If a crossing is near a residential area and noise from the alarm is a concern, then timers can be set up so the alarm doesn't sound at certain times of the night. I believe this is the case on a few boom gate crossings between Berry and Bomaderry on the NSW South coast as the crossings are next to farm houses, and the booms were only recently installed (well recent being within the last 10 years) replacing passive crossing protection methods (Stop, Look for Trains signage)
Crossings can also be set up so that the bell only rings from activation to boom down. (Pitt Street crossing on the Midland Line in WA is an example of this).

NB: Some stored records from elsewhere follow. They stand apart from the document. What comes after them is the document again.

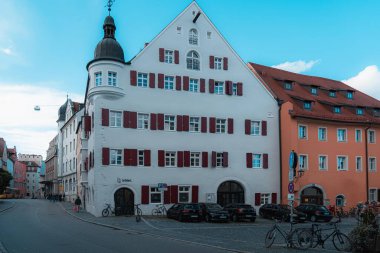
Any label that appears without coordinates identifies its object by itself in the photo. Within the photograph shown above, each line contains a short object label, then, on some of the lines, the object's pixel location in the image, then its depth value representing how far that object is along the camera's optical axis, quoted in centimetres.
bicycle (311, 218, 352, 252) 1772
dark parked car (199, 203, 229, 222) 3516
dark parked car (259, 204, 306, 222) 3747
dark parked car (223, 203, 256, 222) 3694
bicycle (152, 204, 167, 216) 4047
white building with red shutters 3984
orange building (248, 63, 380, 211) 4581
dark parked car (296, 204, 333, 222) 3859
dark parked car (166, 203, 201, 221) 3519
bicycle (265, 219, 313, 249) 1786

"Today the Boom appears to be made of a plastic (Carbon Fibre?) which would perhaps bend more than the previous wood booms would and not break." - gordon_s1942
Although a failure for every scenario would be difficult to simulate, having the booms break if they are struck is sometimes the best thing that can happen, especially in the electrified area, as a bent boom could rise up and come into contact with the overhead.
On all crossings on the PTA network in WA, they all still have wooden booms, and, when crossing equipment is being renewed (2018) they still are being installed with wooden booms. I have seen the boom gates you are talking about outside the PTA territory
"I would suggest you dont try to use a level crossing in NSW where there is a double line as you will find that after a train passes one way, another can be approaching from the opposite direction on the other line so the booms could begin to rise only to be brought back down by the other train." - gordon_s1942
Can't comment on NSW practice, but in WA they have "approach" circuits on crossings with more than one track so the booms stay down, if they can't clear before another train arrives.